Top of SUPPLIED RECORDS
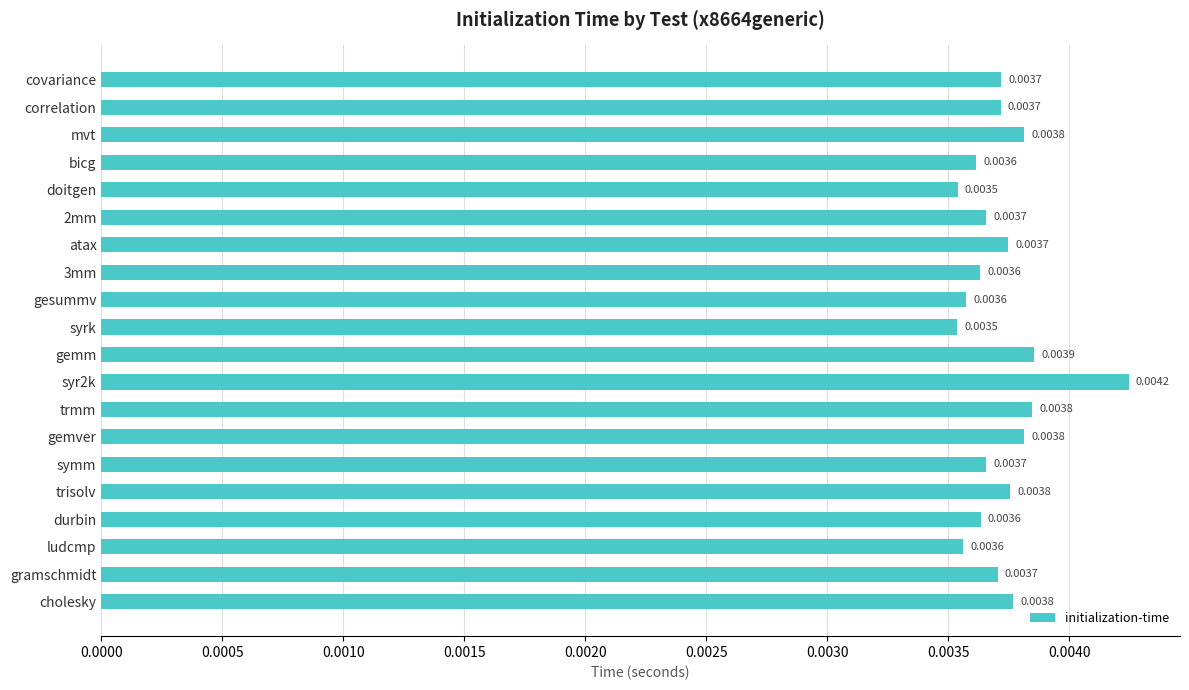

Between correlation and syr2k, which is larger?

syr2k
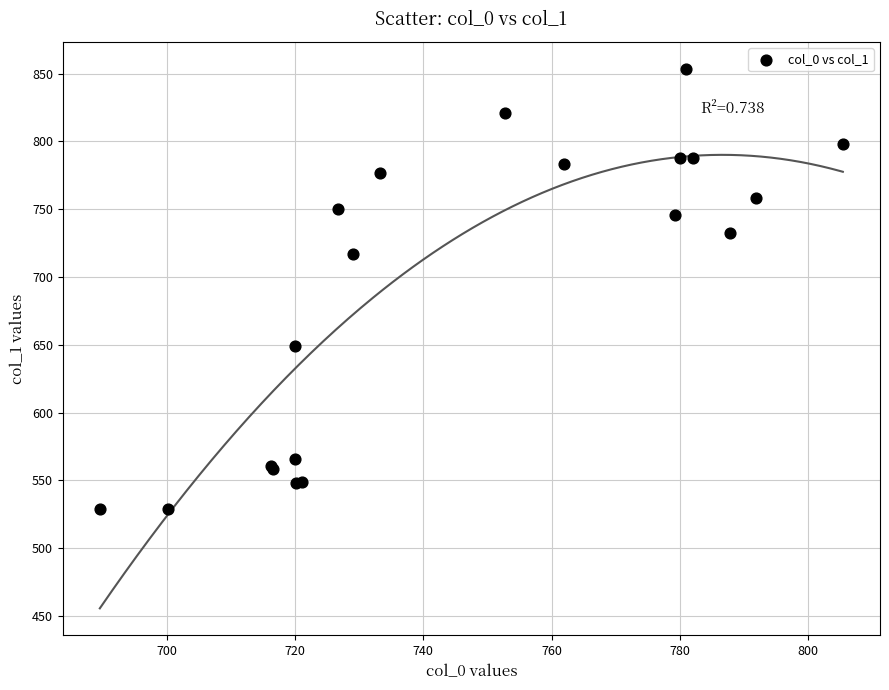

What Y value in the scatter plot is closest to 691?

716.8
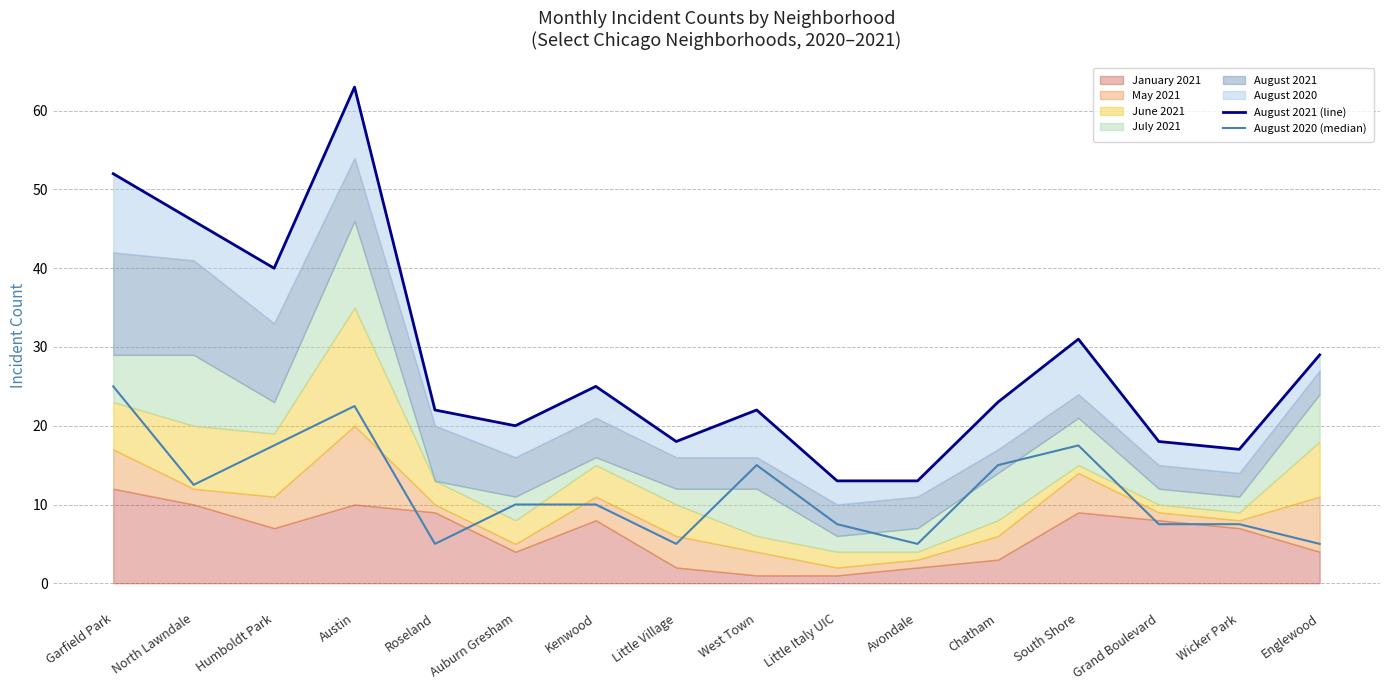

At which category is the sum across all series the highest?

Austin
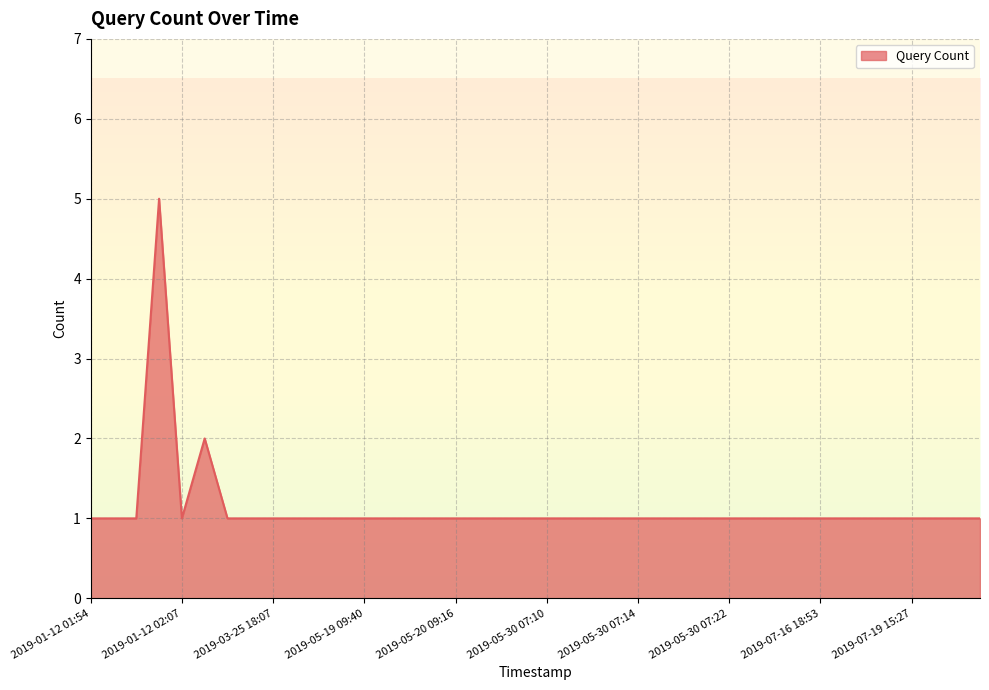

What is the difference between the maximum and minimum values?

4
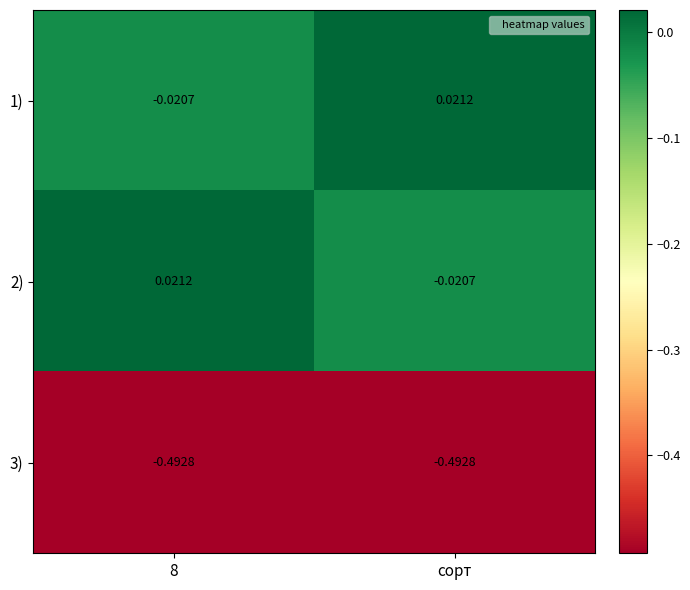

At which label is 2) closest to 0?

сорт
Bottom of SUPPLIED RECORDS
Top of SUPPLIED RECORDS
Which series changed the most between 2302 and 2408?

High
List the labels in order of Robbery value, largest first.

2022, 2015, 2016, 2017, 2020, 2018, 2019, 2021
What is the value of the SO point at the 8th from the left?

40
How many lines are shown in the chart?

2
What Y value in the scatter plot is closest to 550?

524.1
Bottom of SUPPLIED RECORDS
Top of SUPPLIED RECORDS
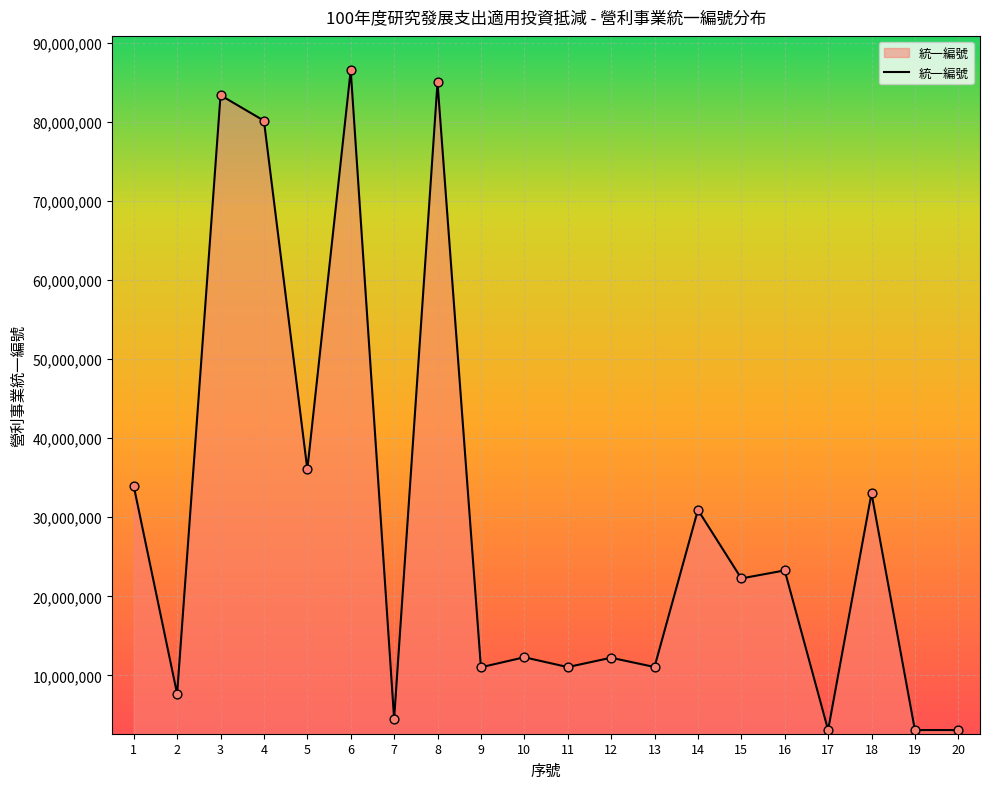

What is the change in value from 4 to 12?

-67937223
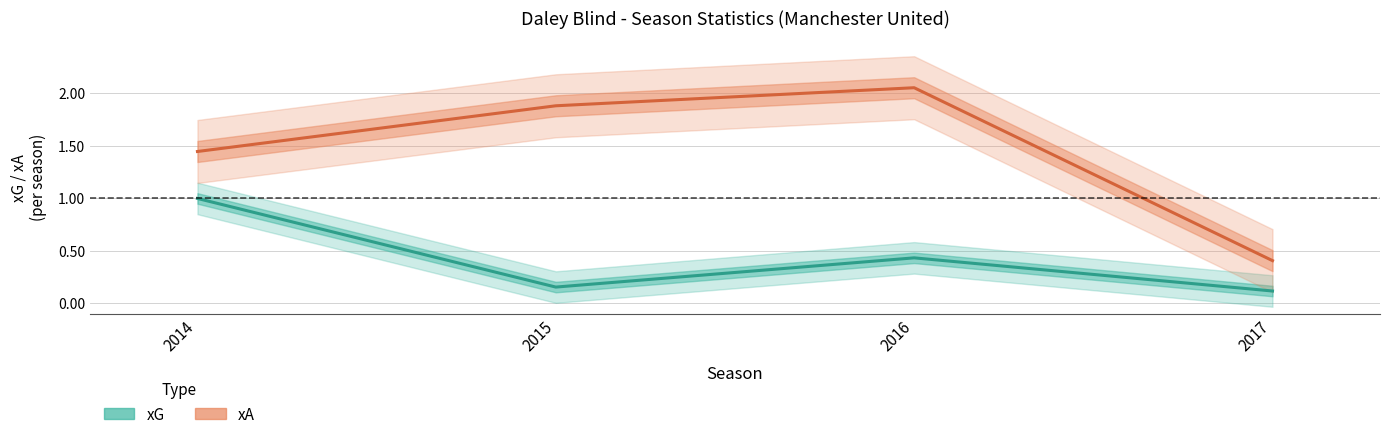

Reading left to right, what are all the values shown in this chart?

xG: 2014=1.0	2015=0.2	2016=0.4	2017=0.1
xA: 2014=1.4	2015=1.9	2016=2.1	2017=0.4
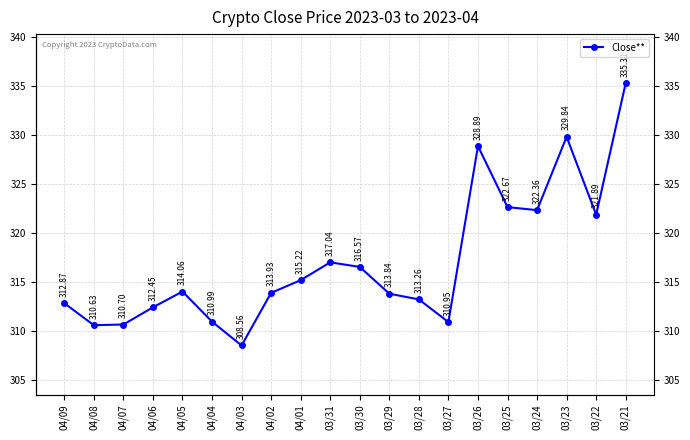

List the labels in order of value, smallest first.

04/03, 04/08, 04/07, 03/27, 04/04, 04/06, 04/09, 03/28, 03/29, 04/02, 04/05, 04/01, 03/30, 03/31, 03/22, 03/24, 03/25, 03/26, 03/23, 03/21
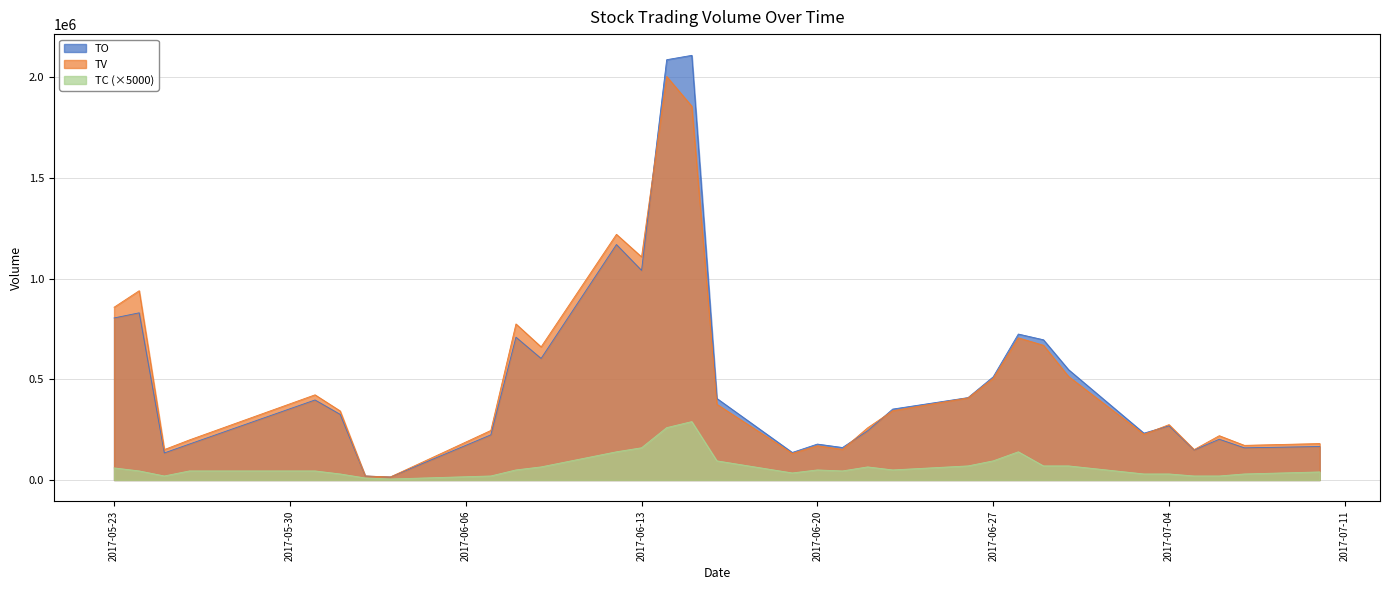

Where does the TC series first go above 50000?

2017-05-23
Bottom of SUPPLIED RECORDS
### EXERCISE INSTRUCTIONS:
Return every line of the data above that contains the word "plot".

### SOLVED EXERCISE:
What Y value in the scatter plot is closest to 691?
What Y value in the scatter plot is closest to 550?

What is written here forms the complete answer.